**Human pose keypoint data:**

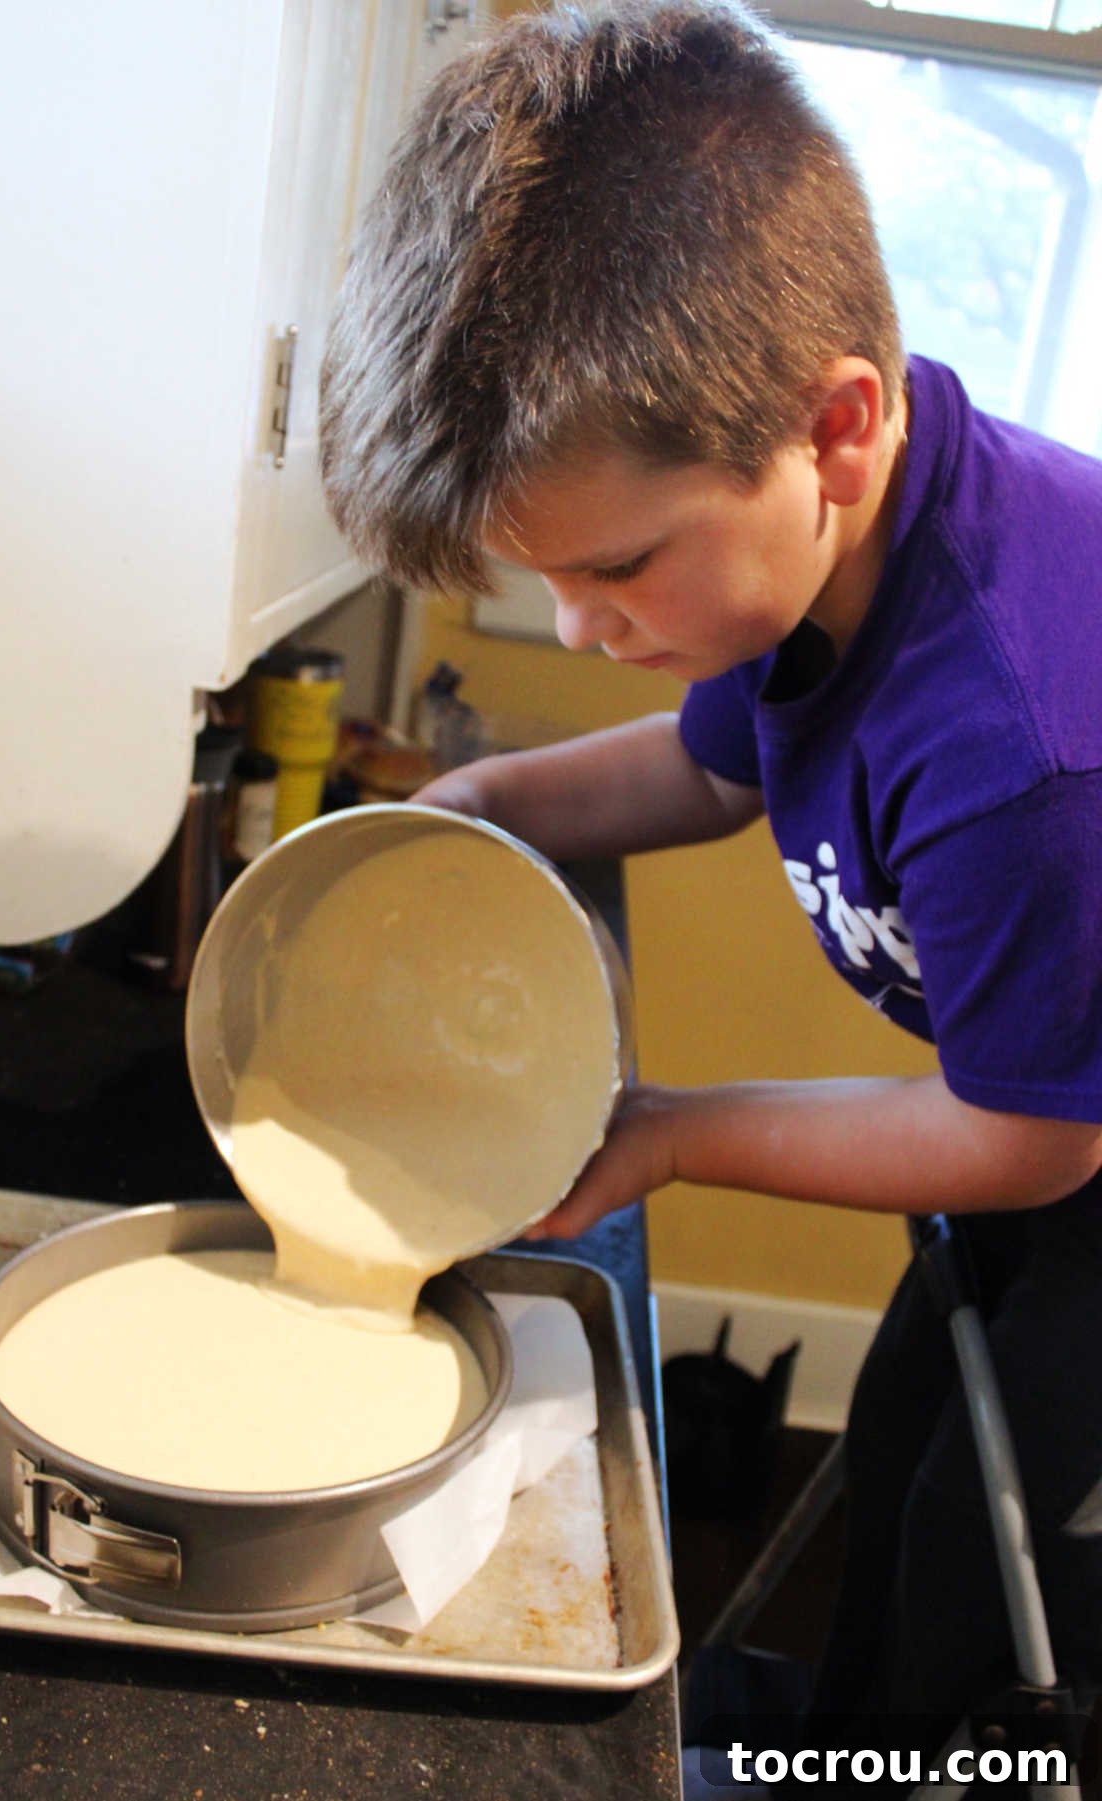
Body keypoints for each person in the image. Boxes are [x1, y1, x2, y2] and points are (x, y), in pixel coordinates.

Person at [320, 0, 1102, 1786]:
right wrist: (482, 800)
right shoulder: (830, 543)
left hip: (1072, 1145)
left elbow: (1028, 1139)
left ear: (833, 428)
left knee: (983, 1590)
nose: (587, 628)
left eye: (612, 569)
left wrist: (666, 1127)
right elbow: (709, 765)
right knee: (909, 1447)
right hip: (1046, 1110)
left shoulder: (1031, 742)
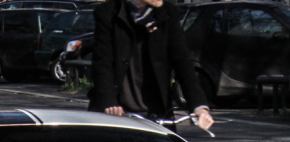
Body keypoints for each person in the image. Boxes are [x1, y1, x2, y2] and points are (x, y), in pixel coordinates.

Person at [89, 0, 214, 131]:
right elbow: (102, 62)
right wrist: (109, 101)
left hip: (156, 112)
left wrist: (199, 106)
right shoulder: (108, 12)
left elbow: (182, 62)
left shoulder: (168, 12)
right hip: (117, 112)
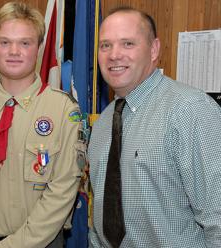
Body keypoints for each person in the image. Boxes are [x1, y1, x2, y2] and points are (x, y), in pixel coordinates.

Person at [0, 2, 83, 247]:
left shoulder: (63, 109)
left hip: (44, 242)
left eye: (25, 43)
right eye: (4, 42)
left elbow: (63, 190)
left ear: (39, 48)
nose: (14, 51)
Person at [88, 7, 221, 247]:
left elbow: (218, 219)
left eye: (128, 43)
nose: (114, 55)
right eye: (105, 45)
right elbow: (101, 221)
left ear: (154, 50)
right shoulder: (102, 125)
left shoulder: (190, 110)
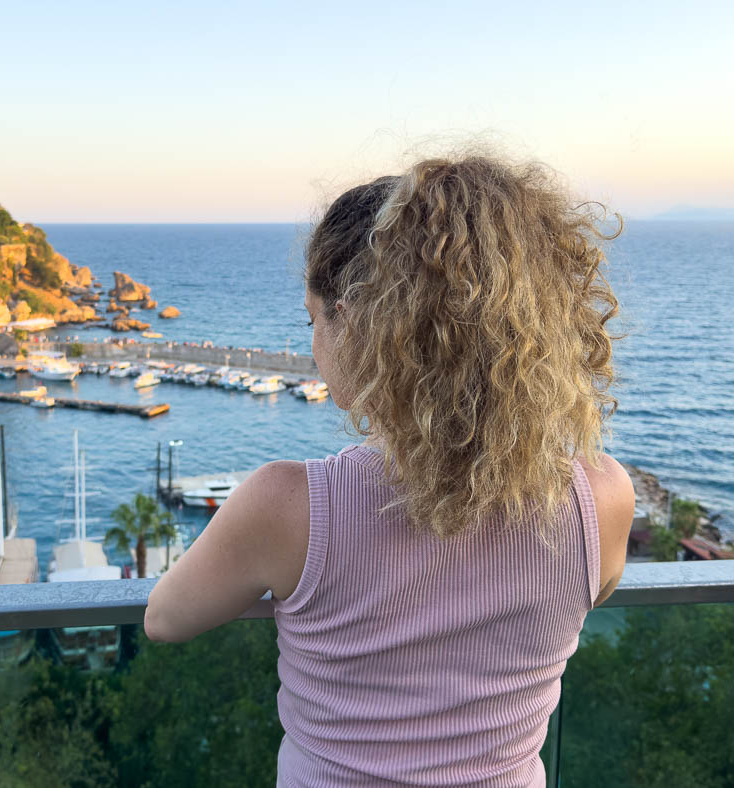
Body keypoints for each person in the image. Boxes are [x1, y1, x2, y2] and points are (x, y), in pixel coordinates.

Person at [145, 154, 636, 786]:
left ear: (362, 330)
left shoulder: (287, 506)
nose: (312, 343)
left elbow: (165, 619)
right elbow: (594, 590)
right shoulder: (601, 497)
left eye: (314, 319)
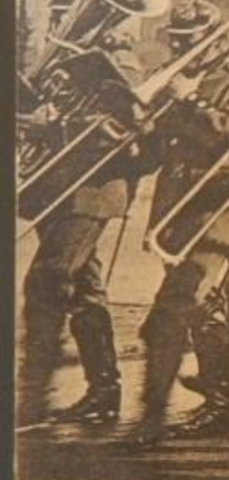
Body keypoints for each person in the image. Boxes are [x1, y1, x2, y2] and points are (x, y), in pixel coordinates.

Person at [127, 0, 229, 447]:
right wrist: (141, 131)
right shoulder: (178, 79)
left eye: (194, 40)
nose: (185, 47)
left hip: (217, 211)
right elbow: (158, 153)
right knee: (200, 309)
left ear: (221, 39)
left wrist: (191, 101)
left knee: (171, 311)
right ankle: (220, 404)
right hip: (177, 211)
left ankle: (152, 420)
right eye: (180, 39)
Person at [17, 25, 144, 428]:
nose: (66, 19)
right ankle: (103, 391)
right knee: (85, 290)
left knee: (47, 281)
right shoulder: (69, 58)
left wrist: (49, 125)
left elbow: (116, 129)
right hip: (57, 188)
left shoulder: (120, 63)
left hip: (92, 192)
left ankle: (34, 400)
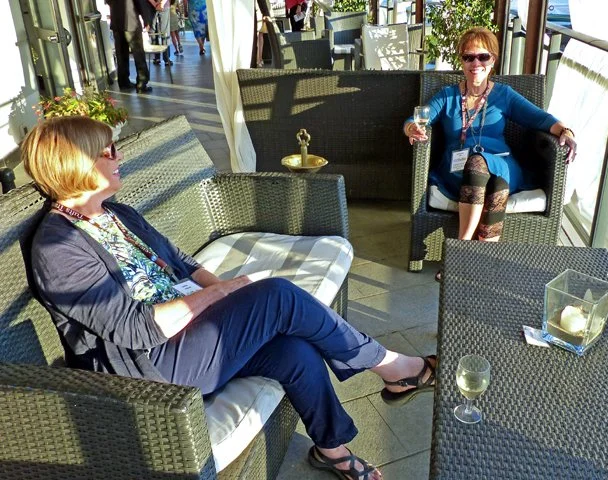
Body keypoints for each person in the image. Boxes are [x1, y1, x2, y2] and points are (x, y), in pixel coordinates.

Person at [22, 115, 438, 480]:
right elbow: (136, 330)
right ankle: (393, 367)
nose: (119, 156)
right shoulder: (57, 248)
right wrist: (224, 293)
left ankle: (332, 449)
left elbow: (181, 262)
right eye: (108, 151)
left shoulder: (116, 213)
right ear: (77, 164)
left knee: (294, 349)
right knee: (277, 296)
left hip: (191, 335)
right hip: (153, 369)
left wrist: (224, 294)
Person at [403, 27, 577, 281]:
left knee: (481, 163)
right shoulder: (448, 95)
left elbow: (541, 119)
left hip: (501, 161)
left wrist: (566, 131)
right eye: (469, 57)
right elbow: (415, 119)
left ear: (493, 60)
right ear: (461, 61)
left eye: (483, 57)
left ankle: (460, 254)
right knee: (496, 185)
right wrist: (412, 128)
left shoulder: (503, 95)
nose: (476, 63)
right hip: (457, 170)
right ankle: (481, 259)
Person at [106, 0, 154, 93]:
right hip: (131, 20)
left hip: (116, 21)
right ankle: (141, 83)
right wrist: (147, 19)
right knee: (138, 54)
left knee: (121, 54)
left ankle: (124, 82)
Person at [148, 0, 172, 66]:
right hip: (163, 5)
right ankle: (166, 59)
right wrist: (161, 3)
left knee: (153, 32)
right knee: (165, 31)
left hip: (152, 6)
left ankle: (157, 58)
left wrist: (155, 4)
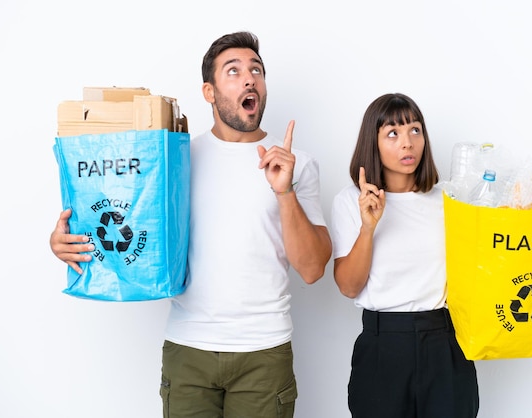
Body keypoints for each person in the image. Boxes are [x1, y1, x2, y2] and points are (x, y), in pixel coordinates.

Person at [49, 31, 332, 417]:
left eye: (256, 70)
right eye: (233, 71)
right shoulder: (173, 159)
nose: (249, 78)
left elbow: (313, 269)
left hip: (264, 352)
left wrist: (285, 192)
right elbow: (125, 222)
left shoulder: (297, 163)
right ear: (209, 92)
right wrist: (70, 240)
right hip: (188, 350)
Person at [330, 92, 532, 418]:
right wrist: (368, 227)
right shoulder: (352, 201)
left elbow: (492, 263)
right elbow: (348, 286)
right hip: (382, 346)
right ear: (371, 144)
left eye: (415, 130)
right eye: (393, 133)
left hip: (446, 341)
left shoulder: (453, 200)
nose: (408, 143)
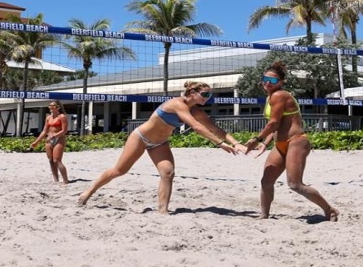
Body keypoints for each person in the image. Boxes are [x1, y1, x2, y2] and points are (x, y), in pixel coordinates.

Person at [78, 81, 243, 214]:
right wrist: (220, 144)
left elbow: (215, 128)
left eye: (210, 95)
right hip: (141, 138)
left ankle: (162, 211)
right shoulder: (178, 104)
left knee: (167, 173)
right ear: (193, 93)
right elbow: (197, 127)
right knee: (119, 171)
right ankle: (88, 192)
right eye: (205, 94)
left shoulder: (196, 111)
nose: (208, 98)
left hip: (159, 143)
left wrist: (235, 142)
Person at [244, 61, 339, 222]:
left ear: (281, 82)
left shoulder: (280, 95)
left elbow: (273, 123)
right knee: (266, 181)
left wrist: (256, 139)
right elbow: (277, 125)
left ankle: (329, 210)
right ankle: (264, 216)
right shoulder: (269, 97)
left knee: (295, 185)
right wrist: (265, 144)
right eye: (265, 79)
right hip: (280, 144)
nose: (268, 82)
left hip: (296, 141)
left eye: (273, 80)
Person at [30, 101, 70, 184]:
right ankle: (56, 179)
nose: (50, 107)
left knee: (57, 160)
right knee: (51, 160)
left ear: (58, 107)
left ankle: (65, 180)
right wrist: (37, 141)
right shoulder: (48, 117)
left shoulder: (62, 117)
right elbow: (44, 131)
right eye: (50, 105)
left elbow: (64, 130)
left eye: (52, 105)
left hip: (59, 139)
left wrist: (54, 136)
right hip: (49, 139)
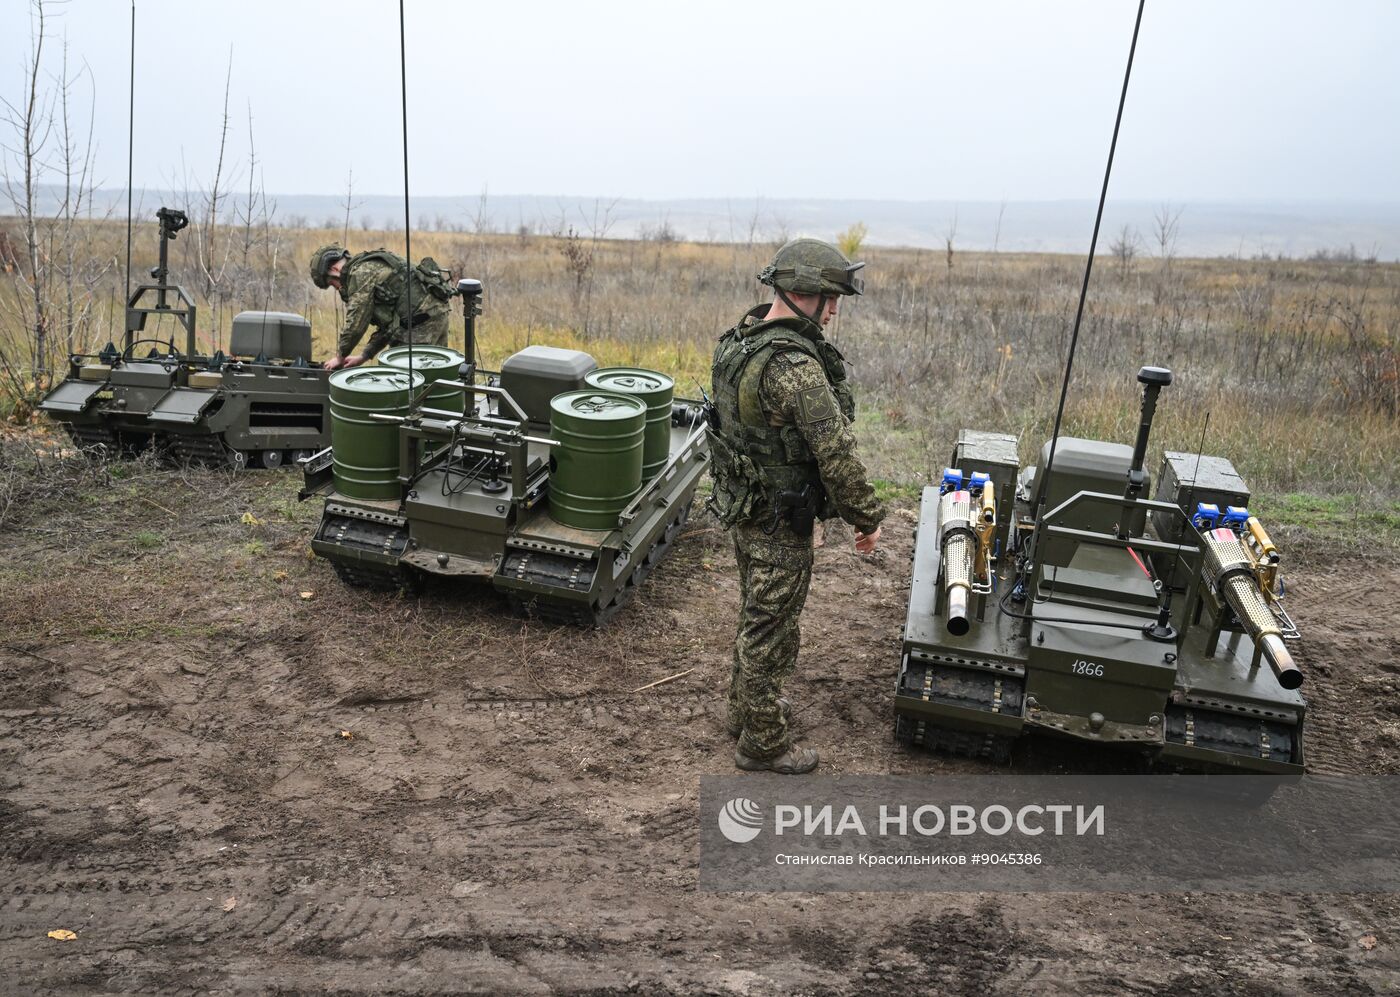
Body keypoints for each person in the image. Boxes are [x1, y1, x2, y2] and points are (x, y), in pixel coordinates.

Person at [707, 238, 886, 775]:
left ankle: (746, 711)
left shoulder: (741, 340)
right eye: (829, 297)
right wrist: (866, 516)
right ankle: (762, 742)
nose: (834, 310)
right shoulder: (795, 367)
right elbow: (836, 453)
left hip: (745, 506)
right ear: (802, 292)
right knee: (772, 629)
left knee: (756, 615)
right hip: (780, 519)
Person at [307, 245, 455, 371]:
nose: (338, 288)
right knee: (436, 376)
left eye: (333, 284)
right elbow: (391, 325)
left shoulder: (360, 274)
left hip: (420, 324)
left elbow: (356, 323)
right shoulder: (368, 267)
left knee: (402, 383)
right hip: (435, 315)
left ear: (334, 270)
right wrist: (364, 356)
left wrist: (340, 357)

**Work task:**
Leave every picture out and retype exactly the lines of the records above from the one holding "right ear: (193, 93)" through the last, both ends included and nothing besides.

**Response area:**
right ear: (193, 93)
right elbow: (197, 127)
right knee: (119, 171)
right ankle: (88, 192)
right eye: (205, 94)
left shoulder: (196, 111)
nose: (208, 98)
left hip: (159, 143)
left wrist: (235, 142)
Person at [244, 61, 339, 222]:
left ear: (281, 82)
left shoulder: (280, 95)
left elbow: (273, 123)
right knee: (266, 181)
left wrist: (256, 139)
right elbow: (277, 125)
left ankle: (329, 210)
right ankle: (264, 216)
right shoulder: (269, 97)
left knee: (295, 185)
right wrist: (265, 144)
right eye: (265, 79)
right hip: (280, 144)
nose: (268, 82)
left hip: (296, 141)
left eye: (273, 80)
Person at [30, 101, 70, 184]:
right ankle: (56, 179)
nose: (50, 107)
left knee: (57, 160)
right knee: (51, 160)
left ear: (58, 107)
left ankle: (65, 180)
right wrist: (37, 141)
right shoulder: (48, 117)
left shoulder: (62, 117)
right elbow: (44, 131)
right eye: (50, 105)
left elbow: (64, 130)
left eye: (52, 105)
left hip: (59, 139)
left wrist: (54, 136)
right hip: (49, 139)
Body keypoints for each person in the image. Boxes are [x1, y1, x2, y2] and points are (x, y), in pixel coordinates.

Person at [707, 238, 886, 775]:
left ankle: (746, 711)
left shoulder: (741, 340)
right eye: (829, 297)
right wrist: (866, 516)
right ankle: (762, 742)
nose: (834, 310)
right shoulder: (795, 367)
right elbow: (836, 453)
left hip: (745, 506)
right ear: (802, 292)
right knee: (772, 629)
left knee: (756, 615)
right hip: (780, 519)
Person at [307, 245, 455, 371]:
nose: (338, 288)
right knee: (436, 376)
left eye: (333, 284)
right elbow: (391, 325)
left shoulder: (360, 274)
left hip: (420, 324)
left elbow: (356, 323)
right shoulder: (368, 267)
left knee: (402, 383)
right hip: (435, 315)
left ear: (334, 270)
right wrist: (364, 356)
left wrist: (340, 357)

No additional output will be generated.